> **本文の抜粋**
□ □ □ □ □ □ □

マレーシアで3人の子育てをしながら働いています。

長男16歳はADHD。
長女15歳は、「きょうだい児」の典型しっかりもの。
次男5歳は日本での発達診断「要経過観察」。

マレーシアのインターナショナルスクールに通わせながら、日本との違い、そこで考えたことを書いています。

ADHDの息子が海外インター校で変わった話②「型にはめる」日本と多様性に富むインター校
でも書いたとおり、「型にはまってくれない」長男は日本ではとても息苦しい想いをしていました。

ですが、日本でも良い先生にはたくさん出会いました。

先生方は総じて熱心で、とても熱意を持って指導をしてくださいました。

子ども一人一人の個性を伸ばそう、と先生はしてくださっていた、と思います。

では海外と日本で何が違うのか。

それは「学級規模(クラスサイズ)」です。

□ □ □ □ □ □ □

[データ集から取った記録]
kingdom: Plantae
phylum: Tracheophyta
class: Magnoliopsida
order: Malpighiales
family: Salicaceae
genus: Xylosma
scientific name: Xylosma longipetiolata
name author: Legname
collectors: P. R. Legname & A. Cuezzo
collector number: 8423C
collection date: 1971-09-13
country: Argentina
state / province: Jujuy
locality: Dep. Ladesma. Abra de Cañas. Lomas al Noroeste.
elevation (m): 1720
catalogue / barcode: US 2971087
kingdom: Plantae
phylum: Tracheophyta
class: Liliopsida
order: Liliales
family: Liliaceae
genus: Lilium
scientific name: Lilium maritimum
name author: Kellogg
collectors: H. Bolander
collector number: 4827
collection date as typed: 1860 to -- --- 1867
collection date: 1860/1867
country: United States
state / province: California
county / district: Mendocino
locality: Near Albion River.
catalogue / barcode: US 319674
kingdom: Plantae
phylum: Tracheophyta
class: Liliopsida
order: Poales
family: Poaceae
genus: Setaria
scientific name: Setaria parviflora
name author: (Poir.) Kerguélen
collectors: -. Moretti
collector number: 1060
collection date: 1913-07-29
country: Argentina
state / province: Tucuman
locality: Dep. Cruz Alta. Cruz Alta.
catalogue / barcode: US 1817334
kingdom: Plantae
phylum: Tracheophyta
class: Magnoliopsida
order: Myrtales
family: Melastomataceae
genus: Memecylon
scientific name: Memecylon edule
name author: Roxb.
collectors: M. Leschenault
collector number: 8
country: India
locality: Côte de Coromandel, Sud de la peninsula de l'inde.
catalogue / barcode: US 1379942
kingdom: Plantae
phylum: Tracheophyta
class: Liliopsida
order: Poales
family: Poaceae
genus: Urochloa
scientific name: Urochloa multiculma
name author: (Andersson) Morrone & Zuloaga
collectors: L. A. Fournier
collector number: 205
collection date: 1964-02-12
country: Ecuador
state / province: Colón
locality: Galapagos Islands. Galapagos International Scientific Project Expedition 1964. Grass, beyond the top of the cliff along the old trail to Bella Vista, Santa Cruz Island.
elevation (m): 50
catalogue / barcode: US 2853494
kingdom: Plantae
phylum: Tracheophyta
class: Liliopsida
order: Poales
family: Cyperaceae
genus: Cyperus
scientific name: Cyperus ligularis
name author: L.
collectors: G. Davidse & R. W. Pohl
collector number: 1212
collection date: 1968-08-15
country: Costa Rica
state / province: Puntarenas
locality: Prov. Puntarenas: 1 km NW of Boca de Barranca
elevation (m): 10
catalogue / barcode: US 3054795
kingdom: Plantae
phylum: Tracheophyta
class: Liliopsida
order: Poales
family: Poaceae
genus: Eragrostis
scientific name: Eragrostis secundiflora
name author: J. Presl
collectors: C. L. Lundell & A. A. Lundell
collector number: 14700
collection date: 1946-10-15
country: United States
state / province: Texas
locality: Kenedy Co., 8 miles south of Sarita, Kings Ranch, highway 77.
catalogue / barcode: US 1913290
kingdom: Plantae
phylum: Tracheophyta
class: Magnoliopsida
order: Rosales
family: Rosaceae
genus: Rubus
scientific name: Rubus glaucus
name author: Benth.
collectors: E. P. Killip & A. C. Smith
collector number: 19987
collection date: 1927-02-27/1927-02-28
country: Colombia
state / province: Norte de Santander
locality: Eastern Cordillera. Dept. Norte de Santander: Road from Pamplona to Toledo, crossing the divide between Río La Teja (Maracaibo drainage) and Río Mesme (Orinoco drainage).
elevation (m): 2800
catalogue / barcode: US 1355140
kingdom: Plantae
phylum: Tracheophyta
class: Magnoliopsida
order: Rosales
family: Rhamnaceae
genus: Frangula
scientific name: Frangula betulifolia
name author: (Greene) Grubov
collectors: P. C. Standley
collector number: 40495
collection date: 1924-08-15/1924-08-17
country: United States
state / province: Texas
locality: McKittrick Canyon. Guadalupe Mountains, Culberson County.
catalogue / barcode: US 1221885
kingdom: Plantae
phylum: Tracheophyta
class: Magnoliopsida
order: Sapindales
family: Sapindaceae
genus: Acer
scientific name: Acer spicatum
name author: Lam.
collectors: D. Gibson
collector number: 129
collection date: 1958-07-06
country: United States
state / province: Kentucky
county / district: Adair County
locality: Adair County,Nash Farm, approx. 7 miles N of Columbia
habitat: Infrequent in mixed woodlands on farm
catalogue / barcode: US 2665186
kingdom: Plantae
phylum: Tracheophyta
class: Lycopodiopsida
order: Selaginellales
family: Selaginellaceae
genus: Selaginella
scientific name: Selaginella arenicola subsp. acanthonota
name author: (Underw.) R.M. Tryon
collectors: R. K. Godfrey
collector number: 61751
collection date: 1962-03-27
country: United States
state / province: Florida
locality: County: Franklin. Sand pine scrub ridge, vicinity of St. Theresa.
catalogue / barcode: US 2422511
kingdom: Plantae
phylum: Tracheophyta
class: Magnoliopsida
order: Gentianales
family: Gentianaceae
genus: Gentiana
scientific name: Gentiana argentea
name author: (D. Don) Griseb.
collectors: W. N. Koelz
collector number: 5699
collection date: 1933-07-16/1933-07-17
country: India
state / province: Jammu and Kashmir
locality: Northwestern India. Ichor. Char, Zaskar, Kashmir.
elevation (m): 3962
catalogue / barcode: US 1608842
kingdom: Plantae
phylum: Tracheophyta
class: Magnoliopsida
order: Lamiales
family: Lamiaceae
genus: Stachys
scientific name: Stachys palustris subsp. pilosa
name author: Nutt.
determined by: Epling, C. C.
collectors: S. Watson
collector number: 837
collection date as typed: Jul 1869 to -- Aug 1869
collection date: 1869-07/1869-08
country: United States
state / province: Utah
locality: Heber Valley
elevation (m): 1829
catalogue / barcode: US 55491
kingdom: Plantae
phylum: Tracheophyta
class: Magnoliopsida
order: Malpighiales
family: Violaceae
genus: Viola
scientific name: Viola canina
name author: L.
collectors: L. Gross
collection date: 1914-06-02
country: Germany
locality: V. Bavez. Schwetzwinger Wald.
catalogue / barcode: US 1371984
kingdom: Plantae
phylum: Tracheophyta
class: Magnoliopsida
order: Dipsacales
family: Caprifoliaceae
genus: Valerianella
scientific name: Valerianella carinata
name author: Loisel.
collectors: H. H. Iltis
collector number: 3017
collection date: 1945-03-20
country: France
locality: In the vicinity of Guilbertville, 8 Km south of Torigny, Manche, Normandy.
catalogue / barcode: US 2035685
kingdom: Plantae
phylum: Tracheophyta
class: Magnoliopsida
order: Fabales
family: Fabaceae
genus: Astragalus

□ □ □ □ □ □ □

> **課題の内容**
インター校と日本の学校を比べた文章の続きを、最後の文のすぐあとから書いてください。

> **課題の答え**
現在の日本の学級規模は、年長から小2までが上限35名、小3からが40名を上限とされています。

しかし、OECD平均は現在どちらも20人程度です。(おそらく未就学児はもっと少ないと思います)
OECD加盟国の中でも日本の人数はトップクラスの多さです。

そう。
日本の学校では、担任の先生は30人以上という大人数を見ているのです。
その中で、「個人個人を見る」のには現界があったのだと思います。

私自身、先生方には、
「申し訳ない」
「お手数おかけして…」
と萎縮してしまい、何かをお願い出来る立場とは思えませんでした。

とはいえ、
いやいや、学級規模の小さい外国が良いとは限らないでしょ?
そう考える方もいらっしゃるかもしれません。

そこで、一つのレポートを紹介します。
発達障害とは直接関連しない、子どもの学力に関するレポートになります。

1980年代後半にテネシー州で行われたSTAR研究、という有名な研究です。以下のURLでも紹介されています。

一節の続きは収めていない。